A milky-white layer of condensation forms on the inside of the windows as Minoo recounts what happened in as much detail as she can. But, for some reason she can’t explain, she leaves out the black smoke. Somehow she can’t make herself mention it, almost as if there’s something forbidden or shameful about it.

When she’s finished, the principal takes out a blue Thermos and two plastic mugs from the glove compartment. She pours hot liquid into the mugs. ‘Drink some of this,’ she says, and hands one to Minoo.

‘Is it … magical?’

Adriana smiles. ‘It’s Earl Grey.’

She sips cautiously and Minoo follows suit. The honey-sweetened tea burns the tip of her tongue.

‘I really don’t like these forests,’ the principal says thoughtfully. She leans over the steering wheel and peers out of the windscreen. ‘Tell me again what the voice said just before it let you go. Try to remember exactly.’

Minoo does her best, but the night’s events are already melting together into a single mass. It’s hard to pin down facts when the thing she remembers most vividly is panic.

‘It said, “No”, all of a sudden. Then it said, “I can’t do it, I won’t do it. I won’t listen to you.”’

Adriana nods. It’s snowing. Big fluffy flakes land gently on the windscreen, sticking together. ‘Do you think the voice was saying that to you or to someone else?’

‘What do you mean?’

‘’I won’t listen to you.’ Doesn’t it seem strange that the voice would be saying that to you?’

Minoo tries to collect her thoughts. ‘You mean that maybe there were two of them? That they were talking to each other?’
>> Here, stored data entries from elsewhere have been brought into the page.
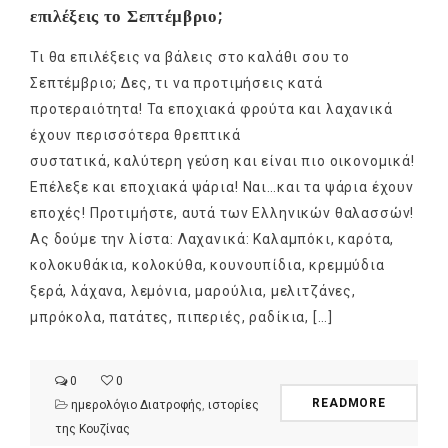
επιλέξεις το Σεπτέμβριο;
Τι θα επιλέξεις να βάλεις στο καλάθι σου το
Σεπτέμβριο; Δες, τι να προτιμήσεις κατά
προτεραιότητα! Τα εποχιακά φρούτα και λαχανικά
έχουν περισσότερα θρεπτικά
συστατικά, καλύτερη γεύση και είναι πιο οικονομικά!
Επέλεξε και εποχιακά ψάρια! Ναι…και τα ψάρια έχουν
εποχές! Προτιμήστε, αυτά των Ελληνικών θαλασσών!
Ας δούμε την λίστα: Λαχανικά: Καλαμπόκι, καρότα,
κολοκυθάκια, κολοκύθα, κουνουπίδια, κρεμμύδια
ξερά, λάχανα, λεμόνια, μαρούλια, μελιτζάνες,
μπρόκολα, πατάτες, πιπεριές, ραδίκια, […]
0
0
READMORE
ημερολόγιο Διατροφής
,
ιστορίες
της Κουζίνας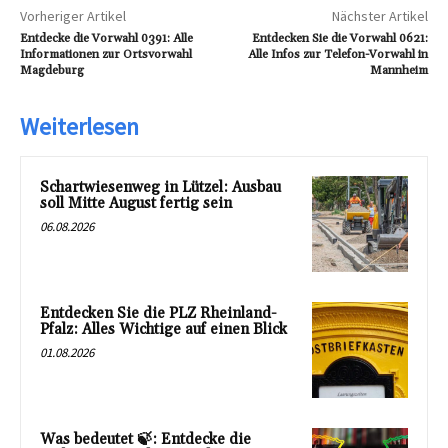
Vorheriger Artikel
Nächster Artikel
Entdecke die Vorwahl 0391: Alle
Entdecken Sie die Vorwahl 0621:
Informationen zur Ortsvorwahl
Alle Infos zur Telefon-Vorwahl in
Magdeburg
Mannheim
Weiterlesen
Schartwiesenweg in Lützel: Ausbau
soll Mitte August fertig sein
06.08.2026
Entdecken Sie die PLZ Rheinland-
Pfalz: Alles Wichtige auf einen Blick
01.08.2026
Was bedeutet 🍃: Entdecke die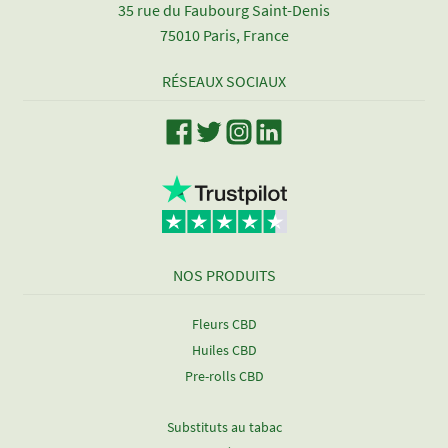
35 rue du Faubourg Saint-Denis
75010 Paris, France
RÉSEAUX SOCIAUX
NOS PRODUITS
Fleurs CBD
Huiles CBD
Pre-rolls CBD
Substituts au tabac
‘Two or more,’ Adriana says grimly.

Minoo’s stomach roils. Could several wills have fought over her tonight? What if the other wins next time?

‘Are you sure you’ve told me everything now? Every detail may be important.’

Minoo concentrates on the snowflakes. ‘Yes,’ she says.

‘How are you feeling?’

‘I don’t know. All I can think about is Rebecka. And Elias. Now I know how scared they must have been and how they must have struggled. And the voice that felt it had the right to decide whether we lived or not, that said everything was meaningless … It makes me so angry now.’

The principal nods gravely. ‘If something had happened to you tonight, I would never have been able to forgive myself. I know you’re all disappointed in me, but I’m just following the Council’s orders.’

Minoo realises that was almost an apology. ‘You mean the Council’s wrong?’

‘No,’ the principal responds emphatically. ‘Absolutely not. I just wish I could do more for you. I know you think I’m some kind of ice queen …’ she pauses ‘… but I care about all of you. I care about you, Minoo. The last thing I want is for anything to happen to you. What happened to Elias and Rebecka torments me more than I can say.’

So there is a human being beneath the principal’s cool exterior.

‘You have to promise me to be careful and not take any action on your own,’ she continues. ‘I know it’s difficult, but we have to trust the Council’s judgement. And study the Book of Patterns.’

It’s the first time the principal has said ‘we’ without meaning herself and the Council.

‘I promise,’ Minoo says, and empties her mug before setting it in one of the cup-holders between the seats. ‘I should go home now.’

‘Shall I drive you?’

Minoo shakes her head. ‘It’s okay,’ she says, and climbs out of the car.

‘Remember what I said,’ Adriana urges, before Minoo shuts the door.

Minoo nods obediently to her through the side window and waves.

Once the principal’s car has disappeared around the corner, Minoo takes out her mobile and calls Nicolaus. After a few minutes they decide what has to be done. Everything that the principal said has confirmed what they already suspected. They can’t wait for her and the Council any more. They have to take charge of their own lives. While they still have them.